Course Syllabus
Welcome to Lede 2019: Foundations of Computing
Details
- Instructor: Jonathan Soma, js4571@columbia.edu
- Dates: Tuesdays and Thursdays, 5/28-7/2 + Saturdays 6/15, 6/22, 6/29
- Class: 10am-1pm, World Room
- Lab: 2pm-5pm, World Room
- Slack channel: #foundations
Course Overview
By the end of this course you’ll have the flexibility to find and execute solutions to most any coding- or data-related problem you run across. In theory we’re focusing on Python in general, the data package pandas, and comfort with the command line.
Homework
On many, many assignments, I will give you:
- More homework than you can reasonably accomplish
- Homework that involves googling answers
- Homework that requires thinking through problems and answers in complicated and specific ways
What’s this mean? It’s going to be hard.
If you find yourself falling down a black hole: just take a break. Or stop altogether! Don’t worry about it - ask people near you or TA’s for guidance.

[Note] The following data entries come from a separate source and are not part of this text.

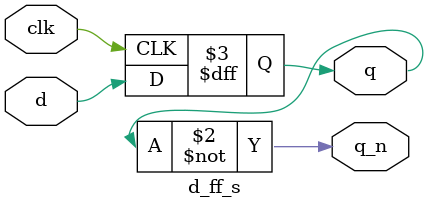
<source format=v>
module d_ff_s(q, q_n, clk, d);
	output q;
	reg q;
	output q_n;
	input clk, d;
	
always @(posedge clk)
	begin
		q <= d;
	end
	assign q_n = ~q; 

endmodule 
</source>
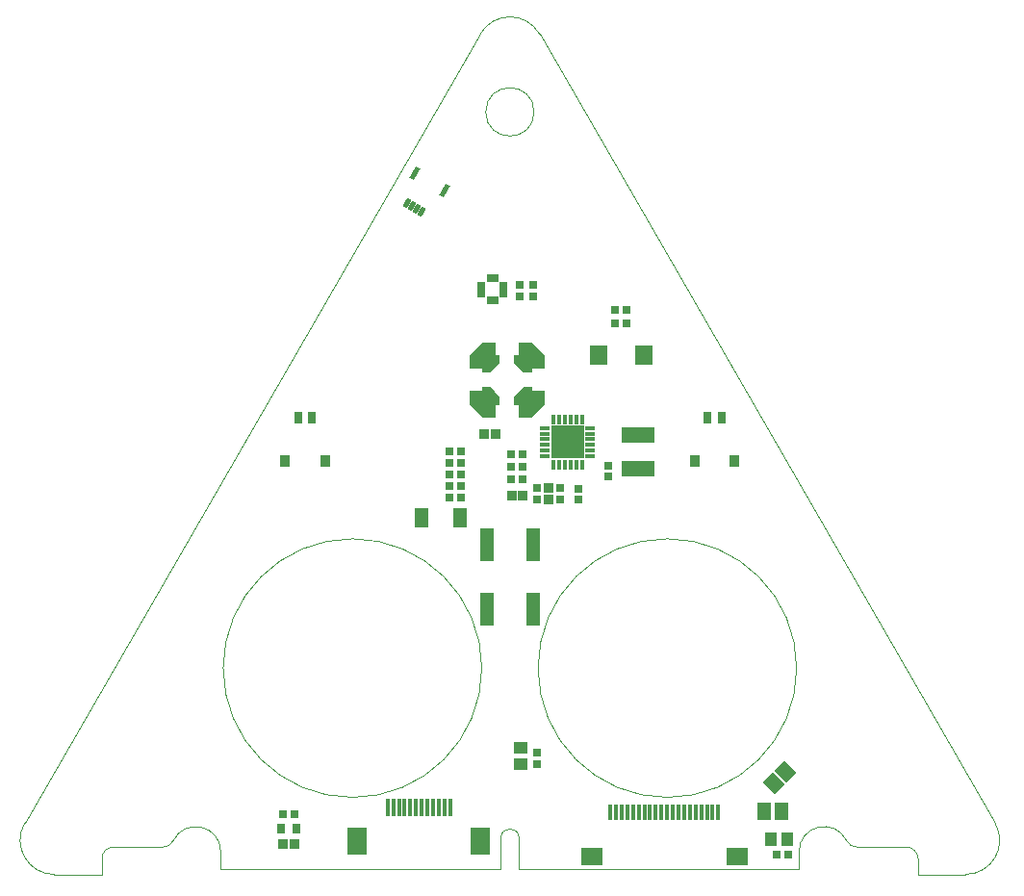
<source format=gts>
G04*
G04 #@! TF.GenerationSoftware,Altium Limited,Altium Designer,19.0.12 (326)*
G04*
G04 Layer_Color=8388736*
%FSLAX44Y44*%
%MOMM*%
G71*
G01*
G75*
%ADD19C,0.0500*%
%ADD29C,0.9348*%
%ADD30C,0.8891*%
%ADD49R,0.7400X0.7400*%
%ADD50R,0.7620X0.7620*%
%ADD51R,0.9000X1.0000*%
%ADD52R,0.8000X1.0500*%
G04:AMPARAMS|DCode=53|XSize=0.44mm|YSize=1.14mm|CornerRadius=0mm|HoleSize=0mm|Usage=FLASHONLY|Rotation=150.000|XOffset=0mm|YOffset=0mm|HoleType=Round|Shape=Rectangle|*
%AMROTATEDRECTD53*
4,1,4,0.4755,0.3836,-0.0945,-0.6036,-0.4755,-0.3836,0.0945,0.6036,0.4755,0.3836,0.0*
%
%ADD53ROTATEDRECTD53*%

G04:AMPARAMS|DCode=54|XSize=0.44mm|YSize=0.84mm|CornerRadius=0mm|HoleSize=0mm|Usage=FLASHONLY|Rotation=150.000|XOffset=0mm|YOffset=0mm|HoleType=Round|Shape=Rectangle|*
%AMROTATEDRECTD54*
4,1,4,0.4005,0.2537,-0.0195,-0.4737,-0.4005,-0.2537,0.0195,0.4737,0.4005,0.2537,0.0*
%
%ADD54ROTATEDRECTD54*%

%ADD55R,1.2400X1.5400*%
G04:AMPARAMS|DCode=56|XSize=1.54mm|YSize=1.24mm|CornerRadius=0mm|HoleSize=0mm|Usage=FLASHONLY|Rotation=135.000|XOffset=0mm|YOffset=0mm|HoleType=Round|Shape=Rectangle|*
%AMROTATEDRECTD56*
4,1,4,0.9829,-0.1061,0.1061,-0.9829,-0.9829,0.1061,-0.1061,0.9829,0.9829,-0.1061,0.0*
%
%ADD56ROTATEDRECTD56*%

%ADD57R,1.2400X1.7400*%
%ADD58R,1.7400X2.3400*%
%ADD59R,0.4400X1.5400*%
%ADD60R,0.6400X0.3400*%
%ADD61R,0.3400X0.6400*%
%ADD62R,0.4400X1.3400*%
%ADD63R,1.8400X1.6400*%
%ADD64R,1.1684X1.0160*%
%ADD65R,0.7400X0.7400*%
%ADD66R,1.0160X1.1684*%
%ADD67R,0.8600X0.8600*%
%ADD68R,2.8400X1.4400*%
%ADD69R,0.7900X0.8400*%
%ADD70R,1.5400X1.7800*%
%ADD71R,0.8600X0.8600*%
%ADD72R,2.9400X2.9400*%
%ADD73R,0.4400X0.9400*%
%ADD74R,0.9400X0.4400*%
%ADD75R,1.2032X2.9532*%
%ADD76C,0.6480*%
G36*
X431270Y426407D02*
Y415157D01*
X420269D01*
Y411408D01*
X412469D01*
X404519Y420358D01*
Y427158D01*
X408270D01*
Y438157D01*
X419520D01*
X431270Y426407D01*
D02*
G37*
G36*
X388270Y427158D02*
X392019D01*
Y420358D01*
X384069Y411408D01*
X376269D01*
Y415157D01*
X365270D01*
Y426407D01*
X377020Y438157D01*
X388270D01*
Y427158D01*
D02*
G37*
G36*
X420269Y395157D02*
X431270D01*
Y383907D01*
X419520Y372157D01*
X408270D01*
Y383158D01*
X404519D01*
Y389958D01*
X412469Y398908D01*
X420269D01*
Y395157D01*
D02*
G37*
G36*
X392019Y389958D02*
Y383158D01*
X388270D01*
Y372157D01*
X377020D01*
X365270Y383907D01*
Y395157D01*
X376269D01*
Y398908D01*
X384069D01*
X392019Y389958D01*
D02*
G37*
D19*
X422136Y640793D02*
G03*
X422136Y640793I-21250J0D01*
G01*
X426867Y709393D02*
G03*
X374905Y709393I-25981J-15000D01*
G01*
X-25992Y15018D02*
G03*
X-11Y-29982I25981J-15000D01*
G01*
X376136Y151476D02*
G03*
X376136Y151476I-113750J0D01*
G01*
X653136D02*
G03*
X653136Y151476I-113750J0D01*
G01*
X801784Y-29982D02*
G03*
X827764Y15018I0J30000D01*
G01*
X759783Y-15982D02*
G03*
X749783Y-5982I-10000J0D01*
G01*
X697066Y-357D02*
G03*
X655284Y-9982I-19783J-9625D01*
G01*
X697066Y-357D02*
G03*
X706059Y-5982I8992J4375D01*
G01*
X408886Y2018D02*
G03*
X392886Y2018I-8000J0D01*
G01*
X146489Y-9982D02*
G03*
X104706Y-357I-22000J0D01*
G01*
X95714Y-5982D02*
G03*
X104706Y-357I0J10000D01*
G01*
X51989Y-5982D02*
G03*
X41989Y-15982I0J-10000D01*
G01*
X-25992Y15018D02*
X374905Y709393D01*
X-11Y-29982D02*
X41989D01*
X426867Y709393D02*
X827764Y15018D01*
X759783Y-29982D02*
X801784D01*
X759783D02*
Y-15982D01*
X706059Y-5982D02*
X749783D01*
X655284Y-24982D02*
Y-9982D01*
X408886Y-24982D02*
X655284D01*
X408886D02*
Y2018D01*
X392886Y-24982D02*
Y2018D01*
X146489Y-24982D02*
X392886D01*
X51989Y-5982D02*
X95714D01*
X146489Y-24982D02*
Y-9982D01*
X41989Y-29982D02*
Y-15982D01*
D29*
X384134Y419301D02*
D03*
X412404Y391015D02*
D03*
D30*
X412336Y419156D02*
D03*
X384202Y391160D02*
D03*
D49*
X503682Y454914D02*
D03*
X493682D02*
D03*
X503682Y466852D02*
D03*
X493682D02*
D03*
X645842Y-12954D02*
D03*
X635842D02*
D03*
X201120Y23276D02*
D03*
X211120D02*
D03*
X402188Y339208D02*
D03*
X412188D02*
D03*
X402188Y317276D02*
D03*
X412188D02*
D03*
X412188Y328394D02*
D03*
X402188D02*
D03*
D50*
X358137Y341884D02*
D03*
X347469D02*
D03*
X358140Y331724D02*
D03*
X347472D02*
D03*
X358140Y321564D02*
D03*
X347472D02*
D03*
X347469Y311404D02*
D03*
X358137D02*
D03*
X347472Y301244D02*
D03*
X358140D02*
D03*
D51*
X598500Y333750D02*
D03*
X563500D02*
D03*
X238250D02*
D03*
X203250D02*
D03*
D52*
X587000Y371500D02*
D03*
X575000D02*
D03*
X226750D02*
D03*
X214750D02*
D03*
D53*
X316884Y587119D02*
D03*
X343558Y571719D02*
D03*
D54*
X310476Y560219D02*
D03*
X314806Y557719D02*
D03*
X319136Y555219D02*
D03*
X323466Y552719D02*
D03*
D55*
X639737Y25400D02*
D03*
X624737D02*
D03*
D56*
X643351Y60421D02*
D03*
X632745Y49815D02*
D03*
D57*
X322852Y283464D02*
D03*
X356852D02*
D03*
D58*
X374750Y-998D02*
D03*
X266750D02*
D03*
D59*
X338250Y29232D02*
D03*
X333250D02*
D03*
X328250D02*
D03*
X323250D02*
D03*
X318250D02*
D03*
X313250D02*
D03*
X308250D02*
D03*
X303250D02*
D03*
X298250D02*
D03*
X293250D02*
D03*
X343250D02*
D03*
X348250D02*
D03*
D60*
X375772Y489884D02*
D03*
Y486384D02*
D03*
Y482884D02*
D03*
Y479384D02*
D03*
X395248D02*
D03*
Y482884D02*
D03*
Y486384D02*
D03*
Y489884D02*
D03*
D61*
X382010Y474896D02*
D03*
X385510D02*
D03*
X389010D02*
D03*
Y494372D02*
D03*
X385510D02*
D03*
X382010D02*
D03*
D62*
X489180Y24452D02*
D03*
X494180D02*
D03*
X499180D02*
D03*
X504180D02*
D03*
X509180D02*
D03*
X514180D02*
D03*
X519180D02*
D03*
X524180D02*
D03*
X529180D02*
D03*
X534180D02*
D03*
X539180D02*
D03*
X544180D02*
D03*
X549180D02*
D03*
X554180D02*
D03*
X559180D02*
D03*
X564180D02*
D03*
X569180D02*
D03*
X574180D02*
D03*
X579180D02*
D03*
X584180D02*
D03*
D63*
X472680Y-14548D02*
D03*
X600680D02*
D03*
D64*
X410392Y81478D02*
D03*
Y67254D02*
D03*
D65*
X424434Y66882D02*
D03*
Y76882D02*
D03*
X461264Y299546D02*
D03*
Y309546D02*
D03*
X421324Y488734D02*
D03*
Y478734D02*
D03*
X409640Y478734D02*
D03*
Y488734D02*
D03*
X487680Y319826D02*
D03*
Y329826D02*
D03*
X445379Y299918D02*
D03*
Y309918D02*
D03*
X424497Y309968D02*
D03*
Y299968D02*
D03*
D66*
X644906Y675D02*
D03*
X630682D02*
D03*
D67*
X210994Y-3228D02*
D03*
X200994D02*
D03*
X378032Y357378D02*
D03*
X388032D02*
D03*
X402354Y302886D02*
D03*
X412354D02*
D03*
D68*
X513272Y327248D02*
D03*
Y356248D02*
D03*
D69*
X212744Y10497D02*
D03*
X199244D02*
D03*
D70*
X478706Y426974D02*
D03*
X519006D02*
D03*
D71*
X435035Y309968D02*
D03*
Y299968D02*
D03*
D72*
X451698Y350270D02*
D03*
D73*
X439198Y370270D02*
D03*
X444198D02*
D03*
X449198D02*
D03*
X454198D02*
D03*
X459198D02*
D03*
X464198D02*
D03*
Y330270D02*
D03*
X459198D02*
D03*
X454198D02*
D03*
X449198D02*
D03*
X444198D02*
D03*
X439198D02*
D03*
D74*
X471698Y362770D02*
D03*
Y357770D02*
D03*
Y352770D02*
D03*
Y347770D02*
D03*
Y342770D02*
D03*
Y337770D02*
D03*
X431698D02*
D03*
Y342770D02*
D03*
Y347770D02*
D03*
Y352770D02*
D03*
Y357770D02*
D03*
Y362770D02*
D03*
D75*
X381060Y203250D02*
D03*
X421060Y203250D02*
D03*
Y259750D02*
D03*
X381060D02*
D03*
D76*
X451698Y350270D02*
D03*
X461698Y340270D02*
D03*
X441698D02*
D03*
X461698Y360270D02*
D03*
X441698D02*
D03*
M02*

</source>
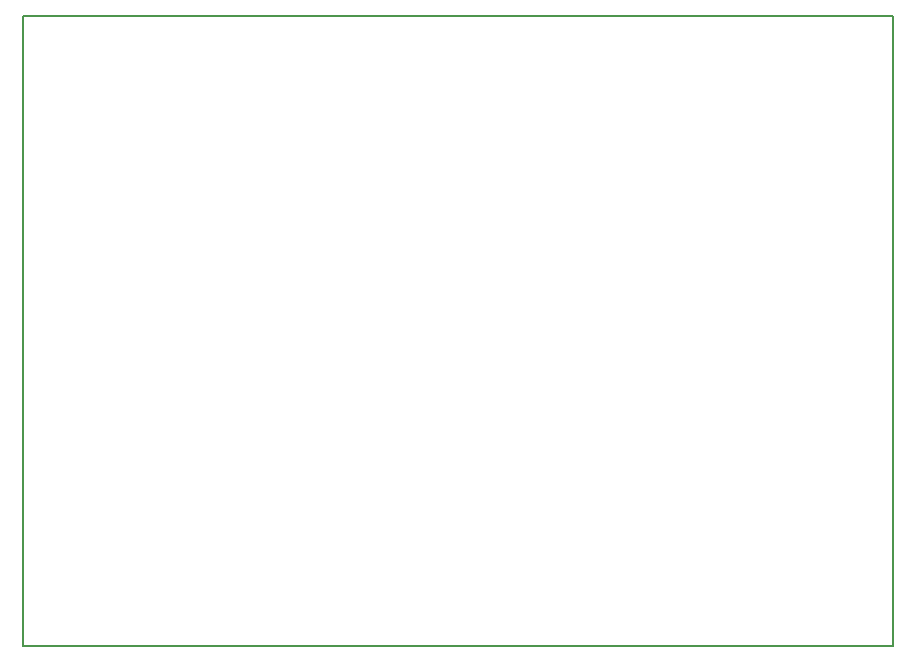
<source format=gbr>
G04 #@! TF.FileFunction,Profile,NP*
%FSLAX46Y46*%
G04 Gerber Fmt 4.6, Leading zero omitted, Abs format (unit mm)*
G04 Created by KiCad (PCBNEW 4.0.7) date Fri Jun  7 08:16:43 2019*
%MOMM*%
%LPD*%
G01*
G04 APERTURE LIST*
%ADD10C,0.100000*%
%ADD11C,0.150000*%
G04 APERTURE END LIST*
D10*
D11*
X17780000Y-71120000D02*
X17780000Y-17780000D01*
X91440000Y-71120000D02*
X17780000Y-71120000D01*
X91440000Y-17780000D02*
X91440000Y-71120000D01*
X17780000Y-17780000D02*
X91440000Y-17780000D01*
M02*

</source>
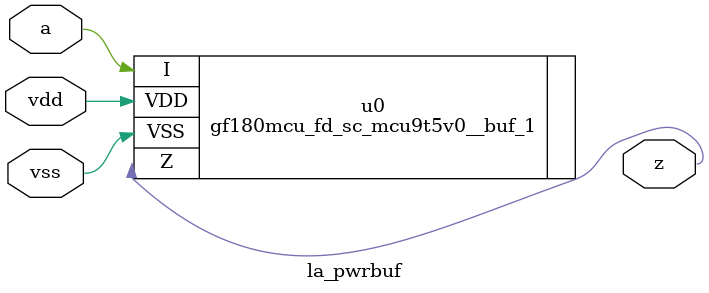
<source format=v>

(* keep_hierarchy *)
module la_pwrbuf #(
    parameter PROP = "DEFAULT"
) (
    input  vdd,
    input  vss,
    input  a,
    output z
);

  // `ifdef SIM
  //    assign z = ((vdd === 1'b1) && (vss === 1'b0)) ? a : 1'bX;
  // `else
  //    assign z = a;
  // `endif

  gf180mcu_fd_sc_mcu9t5v0__buf_1 u0 (
      .I  (a),
      .Z  (z),
      .VSS(vss),
      .VDD(vdd)
  );

endmodule

</source>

Oh, and most importantly: if you can’t finish? Not a problem. It’s far more important to not get burned out and discouraged.
Schedule
This is a rough outline, and will absolutely change very, very often.
Introduction to Python and the command line (5/28 + 5/30)
In our first week we’ll take a look at the insides of our computers using the command line, with tools like cd
, grep
, and cat
. Learn to navigate your computer and run basic Python scripts.
Exploring data and APIs with Jupyter Notebooks (6/4 + 6/6)
Become more comfortable with data types in Python by consuming data from APIs - dynamic sources of information that are easily understandable by Python. Learn the joys of Jupyter Notebooks, and the basics of git
for version control.
Analyzing structured data with Pandas (6/11 + 6/13 + 6/15)
Begin work with pandas
, a data analysis library that runs circles around Excel in analyzing, cleaning, and presenting data.
Also, how to take semi-structured text data and clean/extract the parts we’re interested in, along with taming troublesome datasets with format conversation, and filling in and ignoring “bad” values.
Obtaining data through scraping (6/18 + 6/20)
Using our Python skills to scrape web sites, including advanced scraping involving form submission and page interaction.
Servers and “too much” problems (6/22)
What do you do when your data is too big or your scraping takes too long? Servers lend a hand.
Geographic analysis with QGIS (6/25 + 6/27)
Become familiar with different geographic data types, geocoding, the limitless power of column and spatial joins.
Diving deeper into pandas visualization (6/29 + 7/2)
Getting deeper into matplotlib and seaborn with fancy plots and customization. Quick introduction to declarative visualization grammars with Altair and Vega.
BONUS CLASS: Self-directed project management and workflow (7/9)
How to manage your time, workflow, and expectations when working on a project.